AIM OF THE TASK:
Begin with the line containing "Funding Agencies: The" and copy each line exactly through the last line of the entries, inclusive.

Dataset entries
####################
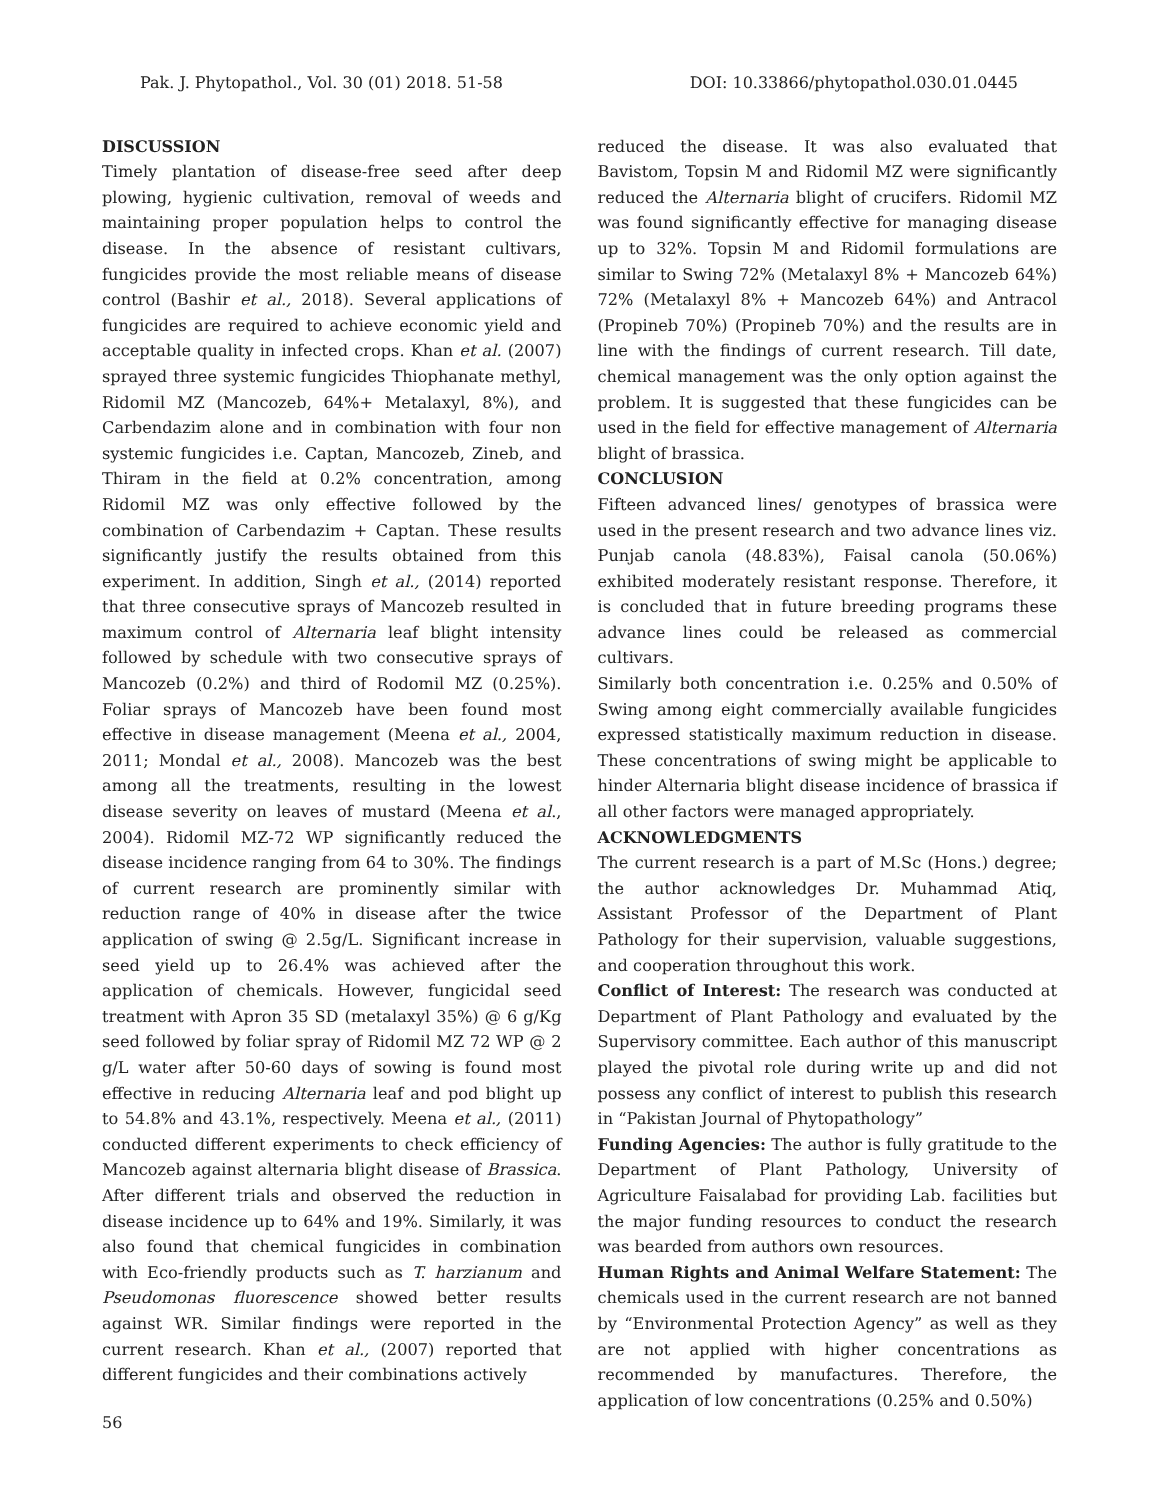Pak. J. Phytopathol., Vol. 30 (01) 2018. 51-58 DOI: 10.33866/phytopathol.030.01.0445
DISCUSSION
Timely plantation of disease-free seed after deep plowing, hygienic cultivation, removal of weeds and maintaining proper population helps to control the disease. In the absence of resistant cultivars, fungicides provide the most reliable means of disease control (Bashir et al., 2018). Several applications of fungicides are required to achieve economic yield and acceptable quality in infected crops. Khan et al. (2007) sprayed three systemic fungicides Thiophanate methyl, Ridomil MZ (Mancozeb, 64%+ Metalaxyl, 8%), and Carbendazim alone and in combination with four non systemic fungicides i.e. Captan, Mancozeb, Zineb, and Thiram in the field at 0.2% concentration, among Ridomil MZ was only effective followed by the combination of Carbendazim + Captan. These results significantly justify the results obtained from this experiment. In addition, Singh et al., (2014) reported that three consecutive sprays of Mancozeb resulted in maximum control of Alternaria leaf blight intensity followed by schedule with two consecutive sprays of Mancozeb (0.2%) and third of Rodomil MZ (0.25%). Foliar sprays of Mancozeb have been found most effective in disease management (Meena et al., 2004, 2011; Mondal et al., 2008). Mancozeb was the best among all the treatments, resulting in the lowest disease severity on leaves of mustard (Meena et al., 2004). Ridomil MZ-72 WP significantly reduced the disease incidence ranging from 64 to 30%. The findings of current research are prominently similar with reduction range of 40% in disease after the twice application of swing @ 2.5g/L. Significant increase in seed yield up to 26.4% was achieved after the application of chemicals. However, fungicidal seed treatment with Apron 35 SD (metalaxyl 35%) @ 6 g/Kg seed followed by foliar spray of Ridomil MZ 72 WP @ 2 g/L water after 50-60 days of sowing is found most effective in reducing Alternaria leaf and pod blight up to 54.8% and 43.1%, respectively. Meena et al., (2011) conducted different experiments to check efficiency of Mancozeb against alternaria blight disease of Brassica. After different trials and observed the reduction in disease incidence up to 64% and 19%. Similarly, it was also found that chemical fungicides in combination with Eco-friendly products such as T. harzianum and Pseudomonas fluorescence showed better results against WR. Similar findings were reported in the current research. Khan et al., (2007) reported that different fungicides and their combinations actively
reduced the disease. It was also evaluated that Bavistom, Topsin M and Ridomil MZ were significantly reduced the Alternaria blight of crucifers. Ridomil MZ was found significantly effective for managing disease up to 32%. Topsin M and Ridomil formulations are similar to Swing 72% (Metalaxyl 8% + Mancozeb 64%) 72% (Metalaxyl 8% + Mancozeb 64%) and Antracol (Propineb 70%) (Propineb 70%) and the results are in line with the findings of current research. Till date, chemical management was the only option against the problem. It is suggested that these fungicides can be used in the field for effective management of Alternaria blight of brassica.
CONCLUSION
Fifteen advanced lines/ genotypes of brassica were used in the present research and two advance lines viz. Punjab canola (48.83%), Faisal canola (50.06%) exhibited moderately resistant response. Therefore, it is concluded that in future breeding programs these advance lines could be released as commercial cultivars.
Similarly both concentration i.e. 0.25% and 0.50% of Swing among eight commercially available fungicides expressed statistically maximum reduction in disease. These concentrations of swing might be applicable to hinder Alternaria blight disease incidence of brassica if all other factors were managed appropriately.
ACKNOWLEDGMENTS
The current research is a part of M.Sc (Hons.) degree; the author acknowledges Dr. Muhammad Atiq, Assistant Professor of the Department of Plant Pathology for their supervision, valuable suggestions, and cooperation throughout this work.
Conflict of Interest: The research was conducted at Department of Plant Pathology and evaluated by the Supervisory committee. Each author of this manuscript played the pivotal role during write up and did not possess any conflict of interest to publish this research in “Pakistan Journal of Phytopathology”
Funding Agencies: The author is fully gratitude to the Department of Plant Pathology, University of Agriculture Faisalabad for providing Lab. facilities but the major funding resources to conduct the research was bearded from authors own resources.
Human Rights and Animal Welfare Statement: The chemicals used in the current research are not banned by “Environmental Protection Agency” as well as they are not applied with higher concentrations as recommended by manufactures. Therefore, the application of low concentrations (0.25% and 0.50%)
56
####################
EXERCISE RESPONSE:
Funding Agencies: The author is fully gratitude to the Department of Plant Pathology, University of Agriculture Faisalabad for providing Lab. facilities but the major funding resources to conduct the research was bearded from authors own resources.
Human Rights and Animal Welfare Statement: The chemicals used in the current research are not banned by “Environmental Protection Agency” as well as they are not applied with higher concentrations as recommended by manufactures. Therefore, the application of low concentrations (0.25% and 0.50%)
56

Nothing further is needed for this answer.